YOUR ASSIGNMENT: The expected answer comprises all lines from the entries that contain the string "care".

Records from a data source:

^^^^^^^^

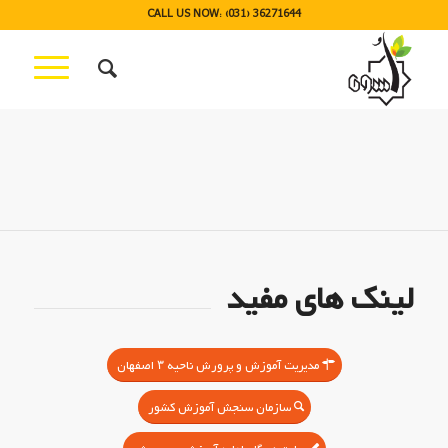
CALL US NOW: (031) 36271644
Please set a mobile device fallback image for
this video in your wordpress backend
لینک های مفید
مدیریت آموزش و پرورش ناحیه ۳ اصفهان
سازمان سنجش آموزش کشور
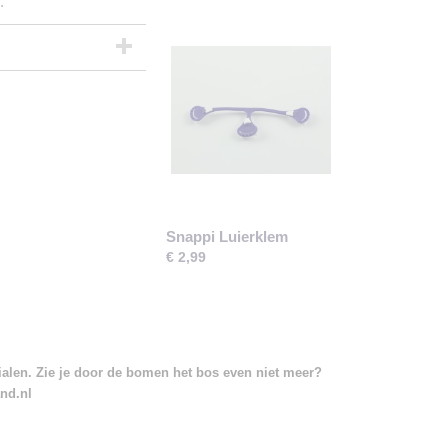
.
Snappi Luierklem
€ 2,99
rialen. Zie je door de bomen het bos even niet meer?
and.nl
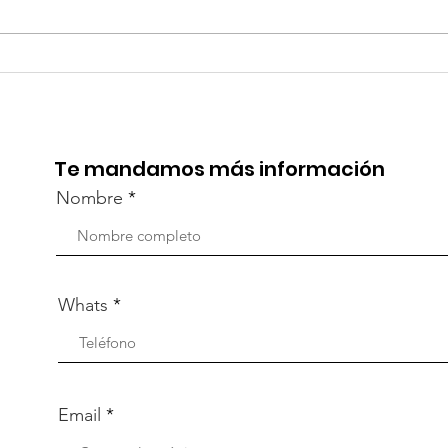
TourTravelynByFraveo
Viv
participó en la
part
capacitación vía Zoom
org
Te mandamos más información
Nombre
Whats
Email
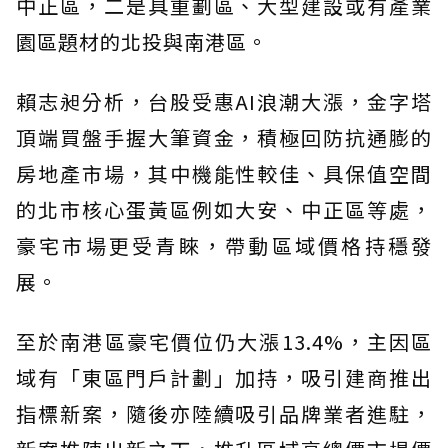
中正區，二是具重劃區、大型建設或有產業
園區題材的北投與南港區。
賴志昶分析，台股受惠AI浪潮大漲，金字塔
頂端買盤手握大筆資金，積極回防抗通膨的
房地產市場，其中機能性較佳、具保值空間
的北市核心蛋黃區例如大安、中正區等處，
豪宅市場更受青睞，帶動區域價格持穩發
展。
至於南港區豪宅價位仍大漲13.4%，主因區
域有「東區門戶計劃」加持，吸引建商推出
指標新案，隨後亦陸續吸引品牌業者進駐，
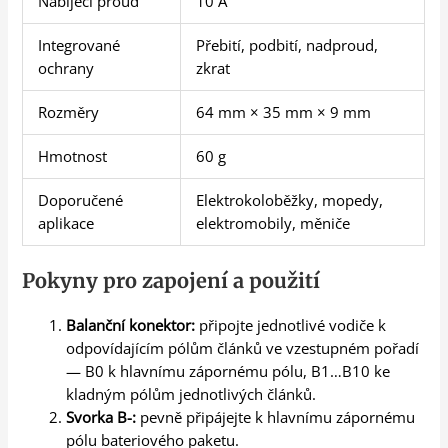
Nabíjecí proud
10 A
Integrované
Přebití, podbití, nadproud,
ochrany
zkrat
Rozměry
64 mm × 35 mm × 9 mm
Hmotnost
60 g
Doporučené
Elektrokoloběžky, mopedy,
aplikace
elektromobily, měniče
Pokyny pro zapojení a použití
Balanční konektor:
připojte jednotlivé vodiče k
odpovídajícím pólům článků ve vzestupném pořadí
— B0 k hlavnímu zápornému pólu, B1…B10 ke
kladným pólům jednotlivých článků.
Svorka B-:
pevně připájejte k hlavnímu zápornému
pólu bateriového paketu.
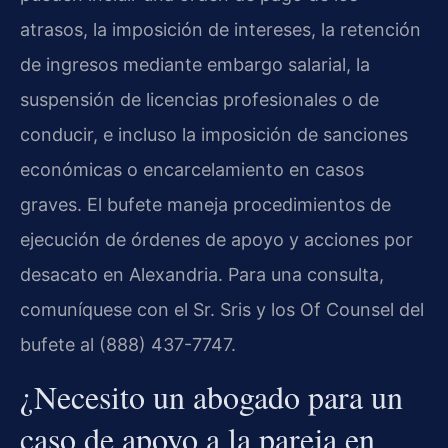
atrasos, la imposición de intereses, la retención
de ingresos mediante embargo salarial, la
suspensión de licencias profesionales o de
conducir, e incluso la imposición de sanciones
económicas o encarcelamiento en casos
graves. El bufete maneja procedimientos de
ejecución de órdenes de apoyo y acciones por
desacato en Alexandria. Para una consulta,
comuníquese con el Sr. Sris y los Of Counsel del
bufete al (888) 437-7747.
¿Necesito un abogado para un
caso de apoyo a la pareja en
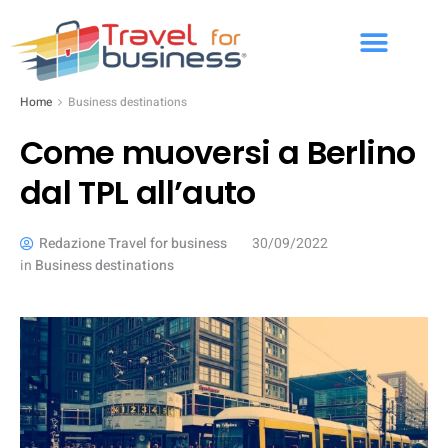
Home
Business destinations
Come muoversi a Berlino
dal TPL all’auto
Redazione Travel for business
30/09/2022
in
Business destinations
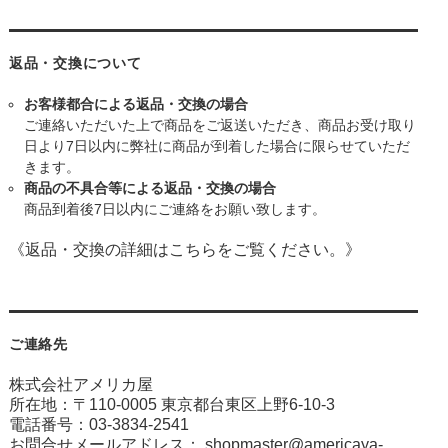
返品・交換について
お客様都合による返品・交換の場合
ご連絡いただいた上で商品をご返送いただき、商品お受け取り
日より7日以内に弊社に商品が到着した場合に限らせていただ
きます。
商品の不具合等による返品・交換の場合
商品到着後7日以内にご連絡をお願い致します。
《返品・交換の詳細はこちらをご覧ください。》
ご連絡先
株式会社アメリカ屋
所在地：〒110-0005 東京都台東区上野6-10-3
電話番号：03-3834-2541
お問合せメールアドレス：
shopmaster@americaya-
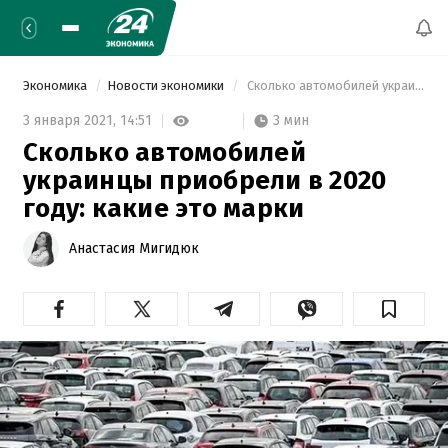
Экономика
Новости экономики
 Сколько автомобилей украинцы приобрели в 2020 году: какие это марки 
3 мин
3 января 2021,
14:51
Сколько автомобилей
украинцы приобрели в 2020
году: какие это марки
Анастасия Мигидюк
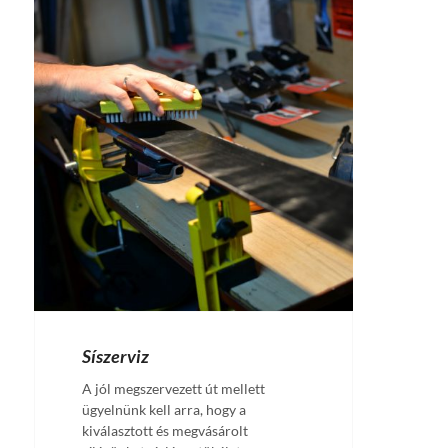
Síszerviz
A jól megszervezett út mellett
ügyelnünk kell arra, hogy a
kiválasztott és megvásárolt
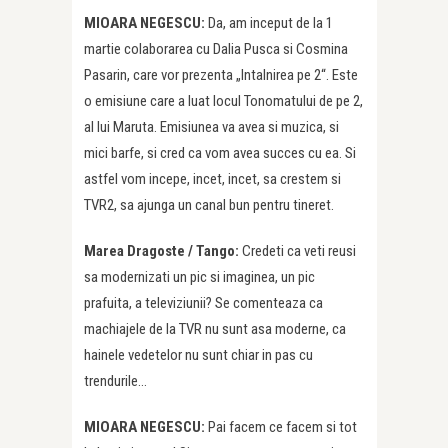
MIOARA NEGESCU:
Da, am inceput de la 1
martie colaborarea cu Dalia Pusca si Cosmina
Pasarin, care vor prezenta „Intalnirea pe 2“. Este
o emisiune care a luat locul Tonomatului de pe 2,
al lui Maruta. Emisiunea va avea si muzica, si
mici barfe, si cred ca vom avea succes cu ea. Si
astfel vom incepe, incet, incet, sa crestem si
TVR2, sa ajunga un canal bun pentru tineret.
Marea Dragoste /
Tango:
Credeti ca veti reusi
sa modernizati un pic si imaginea, un pic
prafuita, a televiziunii? Se comenteaza ca
machiajele de la TVR nu sunt asa moderne, ca
hainele vedetelor nu sunt chiar in pas cu
trendurile…
MIOARA NEGESCU:
Pai facem ce facem si tot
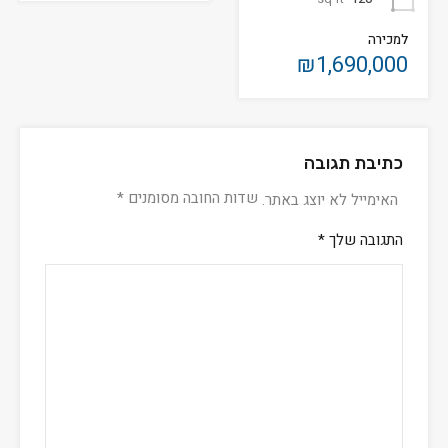
למכירה
₪1,690,000
כתיבת תגובה
שדות החובה מסומנים
*
האימייל לא יוצג באתר.
התגובה שלך
*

^^^^^^^^

ANSWER AREA:
Pasarin, care vor prezenta „Intalnirea pe 2“. Este
o emisiune care a luat locul Tonomatului de pe 2,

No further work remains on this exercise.